Goby sonrió comprensivo a la chimenea.
—¿Le parece a usted bien esta tarde a las dos?.
—Perfectamente. Buenos días, Goby.
—Buenos días, señor.
—Ése es un hombre muy útil —le comentó Van Aldin a su secretario, que había entrado al salir Goby—. En su especialidad es un as.
—¿Y qué especialidad es la suya?.
—La información. Dele veinticuatro horas y le pondrá al corriente de la vida privada del arzobispo de Canterbury.
—Un sujeto útilísimo —corroboró Knighton con una sonrisa.
—Su ayuda me ha sido valiosísima en un par de ocasiones —explicó Van Aldin—. Ahora, Knighton, a trabajar.
En las horas que siguieron, despachó rápidamente una gran cantidad de asuntos. Eran las doce y media cuando sonó el teléfono. Knighton se puso al aparato e informó a su jefe de que Mr. Kettering estaba abajo. El secretario miró a Van Aldin, que asintió.
—Dígale a Mr. Kettering que tenga la bondad de subir.
El secretario recogió los papeles y salió. Al llegar a la puerta, se cruzó con el visitante y Derek Kettering le cedió el paso, después entró y cerró la puerta.

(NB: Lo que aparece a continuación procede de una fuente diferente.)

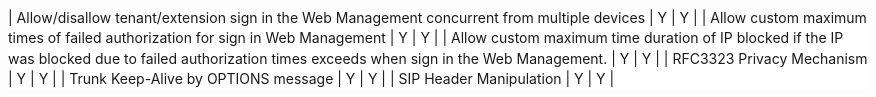 | Allow/disallow tenant/extension sign in the Web Management concurrent from multiple devices                                                                                                                       | Y            | Y                    |
| Allow custom maximum times of failed authorization for sign in Web Management                                                                                                                                     | Y            | Y                    |
| Allow custom maximum time duration of IP blocked if the IP was blocked due to failed authorization times exceeds when sign in the Web Management.                                                                 | Y            | Y                    |
| RFC3323 Privacy Mechanism                                                                                                                                                                                         | Y            | Y                    |
| Trunk Keep-Alive by OPTIONS message                                                                                                                                                                               | Y            | Y                    |
| SIP Header Manipulation                                                                                                                                                                                           | Y            | Y                    |
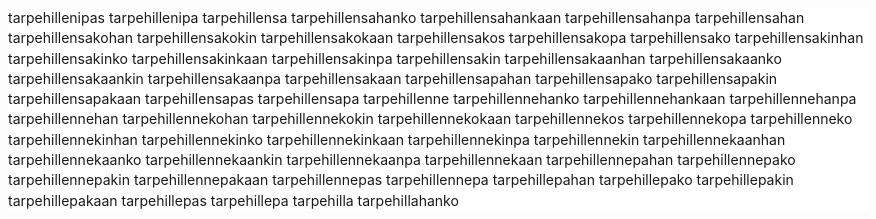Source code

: tarpehillenipas
tarpehillenipa
tarpehillensa
tarpehillensahanko
tarpehillensahankaan
tarpehillensahanpa
tarpehillensahan
tarpehillensakohan
tarpehillensakokin
tarpehillensakokaan
tarpehillensakos
tarpehillensakopa
tarpehillensako
tarpehillensakinhan
tarpehillensakinko
tarpehillensakinkaan
tarpehillensakinpa
tarpehillensakin
tarpehillensakaanhan
tarpehillensakaanko
tarpehillensakaankin
tarpehillensakaanpa
tarpehillensakaan
tarpehillensapahan
tarpehillensapako
tarpehillensapakin
tarpehillensapakaan
tarpehillensapas
tarpehillensapa
tarpehillenne
tarpehillennehanko
tarpehillennehankaan
tarpehillennehanpa
tarpehillennehan
tarpehillennekohan
tarpehillennekokin
tarpehillennekokaan
tarpehillennekos
tarpehillennekopa
tarpehillenneko
tarpehillennekinhan
tarpehillennekinko
tarpehillennekinkaan
tarpehillennekinpa
tarpehillennekin
tarpehillennekaanhan
tarpehillennekaanko
tarpehillennekaankin
tarpehillennekaanpa
tarpehillennekaan
tarpehillennepahan
tarpehillennepako
tarpehillennepakin
tarpehillennepakaan
tarpehillennepas
tarpehillennepa
tarpehillepahan
tarpehillepako
tarpehillepakin
tarpehillepakaan
tarpehillepas
tarpehillepa
tarpehilla
tarpehillahanko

—Buenos días, señor. Me han dicho que tenía usted muchas ganas de verme.
La voz suave, con un leve tono irónico, despertó los recuerdos de Van Aldin. Era una voz que tenía encanto, siempre lo había tenido. Miró fijamente a su yerno. Derek Kettering tenía treinta y cuatro años y un cuerpo atlético. Su rostro moreno y afilado conservaba incluso ahora un aire juvenil.
—Siéntese —dijo Van Aldin.
Kettering se dejó caer en un sillón y miró a su suegro con una expresión de divertida tolerancia.
—Hacía mucho tiempo que no nos veíamos, señor —contestó amablemente—. Casi dos años. ¿Ha visto usted a Ruth?.
—Sí, la vi ayer noche.
—Está muy guapa, ¿verdad? —preguntó el otro tranquilamente.
—No creo que tenga usted muchas oportunidades de comprobarlo —replicó el millonario con sequedad.
Derek Kettering enarcó las cejas.
—Algunas veces nos encontramos en el mismo cabaret —dijo indolente.
—No pienso andarme por las ramas —manifestó Van Aldin—. Le he aconsejado a Ruth que presente una demanda de divorcio.